La désignation du remplaçant intervient au plus
tard dans un délai d'un mois. La démission prend
effet pour compter de la date de désignation du remplaçant.
FONCTIONNEMENT
Article 301 : Le mode, les modalités de fonctionnement
ainsi que l'organigramme du Conseil sont déterminés
par le Règlement Intérieur du Conseil.
Article 302 : Sur proposition du président du Conseil,
les crédits nécessaires au fonctionnement de l'institution
sont inscrits au budget général de l'Etat.
Les crédits peuvent provenir des prélèvements
opérés sur les taxes télévisuelles.
En prévision de l'installation officielle du Conseil, le
Ministère chargé de la Communication inscrit le
budget initial du Conseil dans la loi de finances de l'Etat de
l'année précédant son installation.
DISPOSITIONS TRANSITOIRES ET FINALES
Article 303 : Jusqu'à la mise en place de l'instance
nationale de régulation de la communication, au plus tard
six mois après la promulgation de la présente loi,
la Commission Spéciale à la Communication Audiovisuelle
sous la co-présidence du Ministre chargé de la Communication
et du Ministère chargé des Télécommunications,
continue d'assurer les attributions de l'autorité réglementaire.

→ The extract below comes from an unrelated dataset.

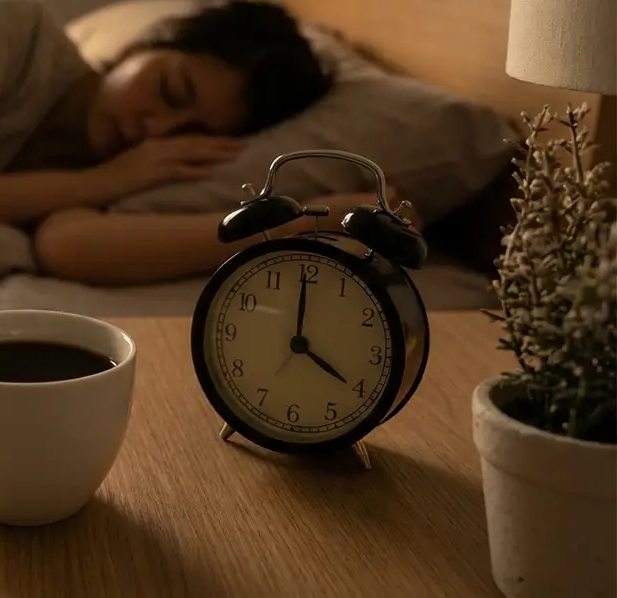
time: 4:00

De même jusqu'à la mise en place de l'Office National
de Régulation de la Communication, le Comité Interministériel
pour la Cinématographie continue d'assurer sa fonction
XX lui dans le domaine de la cinématographie et des vidéogrammes.
La Direction de l'Information et de la Communication du Ministère
chargé de la Communication continue également d'assurer
la coordination entre le Ministère d'une part et la CSCA
et le CIC d'autre part.
Article 304 : Les entreprises de communication dont la
situation n'est pas encore formalisée ont un délai
maximum de six mois à compter de la date de promulgation
de cette loi pour formaliser leur situation auprès de l'instance
nationale de régulation. Passé ce délai,
elles doivent se soumettre aux procédures d'appels à
candidatures.
Article 305 : Les salles de projection de films cinématographiques,
quels que soient leur taille d'exploitation et leurs supports
de projection doivent se faire enregistrer auprès de l'instance
nationale de régulation de la communication dans un délai
de trois mois à partir de la date de mise en place de l'instance
nationale de régulation de la communication.
Article 306 : Toutes dispositions contraires à la
présente loi sont et demeurent abrogées.
Article 307 : La présente loi sera publiée
au Journal Officiel de la République.
Elle sera exécutée comme loi de l'Etat.